Jean-Michel Peyronnet, ancien Rédacteur en chef de la RVI, nous a quitté
La filière viticole française perd l’une de ses voix les plus respectées avec la disparition de Jean‑Michel Peyronnet, ancien rédacteur en chef de la Revue Vinicole Internationale de 2011 à 2009, figure familière et estimée des professionnels du vin.
Une plume reconnue du journalisme viticole
Pendant de nombreuses années, Jean-Michel Peyronnet a incarné un journalisme spécialisé exigeant, rigoureux et profondément ancré dans la réalité du terrain. À la tête de la rédaction de La Revue Vinicole Internationale, il avait su maintenir l’équilibre entre analyse économique, connaissance technique et compréhension humaine des acteurs de la filière.
Curieux infatigable, il parcourait les vignobles avec une approche directe, attentive aux hommes autant qu’aux vins. Il connaissait les terroirs non seulement par leurs appellations, mais par leurs histoires, leurs évolutions et les défis auxquels les producteurs sont confrontés. Cette proximité avec le terrain nourrissait ses articles, toujours précis et utiles aux professionnels.
Un grand connaisseur des terroirs
Jean-Michel Peyronnet appartenait à cette génération de journalistes pour qui la dégustation n’était jamais dissociée du sol, du climat et du travail des vignerons. Son regard s’étendait des grandes régions historiques aux vignobles émergents, qu’il aimait mettre en lumière.
Sa culture œnologique, solide et pragmatique, s’accompagnait d’une mémoire impressionnante des domaines, des millésimes et des évolutions techniques. Il savait expliquer les transformations du monde du vin sans céder aux effets de mode, privilégiant toujours la cohérence économique et la réalité du marché.
Un franc-parler respecté
Jean-Michel Peyronnet était également connu pour son franc-parler. Il ne recherchait ni la polémique gratuite ni la complaisance. Lorsqu’il exprimait une analyse ou un désaccord, c’était avec une franchise assumée, souvent teintée d’humour, mais toujours guidée par le respect du métier.

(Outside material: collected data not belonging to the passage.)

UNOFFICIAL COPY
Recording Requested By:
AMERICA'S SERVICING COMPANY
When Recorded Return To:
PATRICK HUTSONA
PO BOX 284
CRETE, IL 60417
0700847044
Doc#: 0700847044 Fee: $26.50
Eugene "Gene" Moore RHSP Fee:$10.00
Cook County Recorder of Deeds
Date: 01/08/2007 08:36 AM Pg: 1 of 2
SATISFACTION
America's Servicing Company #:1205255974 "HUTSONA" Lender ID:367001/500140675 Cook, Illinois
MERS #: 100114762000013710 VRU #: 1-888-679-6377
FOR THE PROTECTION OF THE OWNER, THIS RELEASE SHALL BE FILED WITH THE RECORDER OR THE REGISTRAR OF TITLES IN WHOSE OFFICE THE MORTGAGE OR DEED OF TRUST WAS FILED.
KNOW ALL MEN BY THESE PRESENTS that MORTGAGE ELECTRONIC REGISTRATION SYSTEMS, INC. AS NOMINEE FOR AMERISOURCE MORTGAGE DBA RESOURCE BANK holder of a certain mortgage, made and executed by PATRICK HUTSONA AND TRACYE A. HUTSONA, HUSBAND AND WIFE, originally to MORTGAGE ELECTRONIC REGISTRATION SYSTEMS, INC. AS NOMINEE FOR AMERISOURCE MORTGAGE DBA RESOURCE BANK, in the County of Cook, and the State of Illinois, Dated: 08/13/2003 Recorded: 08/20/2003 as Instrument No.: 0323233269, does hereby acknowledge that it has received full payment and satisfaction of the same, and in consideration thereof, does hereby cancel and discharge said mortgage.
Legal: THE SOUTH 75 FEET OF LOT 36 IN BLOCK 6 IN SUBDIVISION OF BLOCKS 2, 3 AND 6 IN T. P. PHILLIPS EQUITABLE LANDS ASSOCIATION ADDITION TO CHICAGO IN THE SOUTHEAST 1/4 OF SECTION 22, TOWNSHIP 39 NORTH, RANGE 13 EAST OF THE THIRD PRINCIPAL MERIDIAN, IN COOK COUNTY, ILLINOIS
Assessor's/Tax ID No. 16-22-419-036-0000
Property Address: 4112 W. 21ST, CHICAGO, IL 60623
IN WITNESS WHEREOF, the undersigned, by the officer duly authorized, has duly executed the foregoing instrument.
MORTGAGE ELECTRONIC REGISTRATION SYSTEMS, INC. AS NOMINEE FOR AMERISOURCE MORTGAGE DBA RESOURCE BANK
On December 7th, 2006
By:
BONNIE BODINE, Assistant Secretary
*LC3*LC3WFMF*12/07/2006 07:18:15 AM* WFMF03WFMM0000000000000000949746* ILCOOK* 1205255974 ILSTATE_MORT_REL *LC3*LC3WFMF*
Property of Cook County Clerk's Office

Cette liberté de ton lui avait valu l’estime durable des professionnels. Beaucoup appréciaient sa capacité à poser les bonnes questions, à pointer les enjeux stratégiques et à défendre une vision structurée de la filière.
Une présence humaine forte dans le monde du vin
Au-delà de ses qualités journalistiques, Jean-Michel Peyronnet laisse le souvenir d’un homme profondément attaché aux relations humaines. Il comptait de très nombreux amis dans le monde du vin – vignerons, négociants, distributeurs, institutionnels ou journalistes – qui reconnaissaient sa fidélité et sa générosité.

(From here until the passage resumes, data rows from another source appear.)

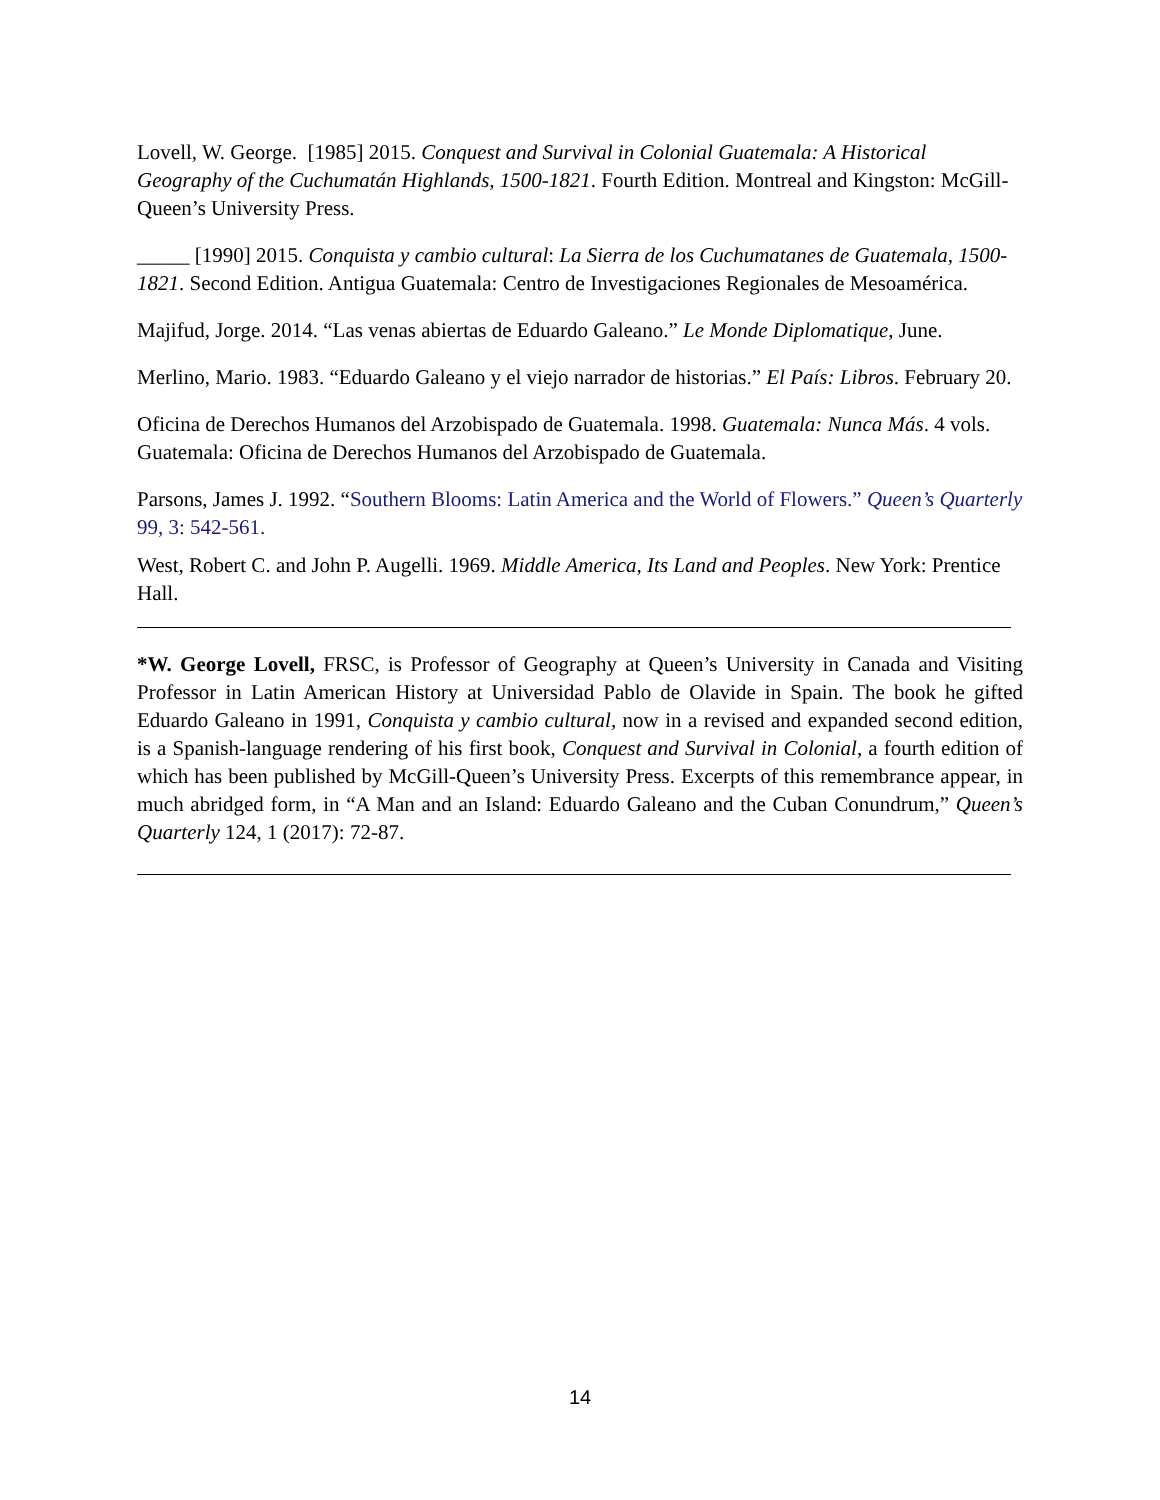Lovell, W. George. [1985] 2015. Conquest and Survival in Colonial Guatemala: A Historical Geography of the Cuchumatán Highlands, 1500-1821. Fourth Edition. Montreal and Kingston: McGill-Queen’s University Press.
_____ [1990] 2015. Conquista y cambio cultural: La Sierra de los Cuchumatanes de Guatemala, 1500-1821. Second Edition. Antigua Guatemala: Centro de Investigaciones Regionales de Mesoamérica.
Majifud, Jorge. 2014. “Las venas abiertas de Eduardo Galeano.” Le Monde Diplomatique, June.
Merlino, Mario. 1983. “Eduardo Galeano y el viejo narrador de historias.” El País: Libros. February 20.
Oficina de Derechos Humanos del Arzobispado de Guatemala. 1998. Guatemala: Nunca Más. 4 vols. Guatemala: Oficina de Derechos Humanos del Arzobispado de Guatemala.
Parsons, James J. 1992. “Southern Blooms: Latin America and the World of Flowers.” Queen’s Quarterly 99, 3: 542-561.
West, Robert C. and John P. Augelli. 1969. Middle America, Its Land and Peoples. New York: Prentice Hall.
*W. George Lovell, FRSC, is Professor of Geography at Queen’s University in Canada and Visiting Professor in Latin American History at Universidad Pablo de Olavide in Spain. The book he gifted Eduardo Galeano in 1991, Conquista y cambio cultural, now in a revised and expanded second edition, is a Spanish-language rendering of his first book, Conquest and Survival in Colonial, a fourth edition of which has been published by McGill-Queen’s University Press. Excerpts of this remembrance appear, in much abridged form, in “A Man and an Island: Eduardo Galeano and the Cuban Conundrum,” Queen’s Quarterly 124, 1 (2017): 72-87.
14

Les salons professionnels, les dégustations et les déplacements en région étaient pour lui des moments d’échanges autant que de travail. Il savait écouter, transmettre et créer du lien entre les générations d’acteurs du secteur.
Un héritage professionnel durable
Son passage à la rédaction en chef a contribué à renforcer la dimension économique et stratégique de l’information viticole, tout en conservant l’ADN historique de la presse professionnelle du vin : informer pour accompagner les décisions des entreprises. De nombreux professionnels continueront à se souvenir de ses analyses, de ses conseils et de ses conversations passionnées sur l’avenir du vignoble français. La disparition de Jean-Michel Peyronnet marque la perte d’un observateur engagé et d’un témoin précieux des évolutions du monde du vin. À sa famille, à ses proches et à tous ceux qui ont travaillé à ses côtés, toute l’équipe de la RVI adresse ses pensées les plus sincères.
Cet article a été publié le 25 février 2026.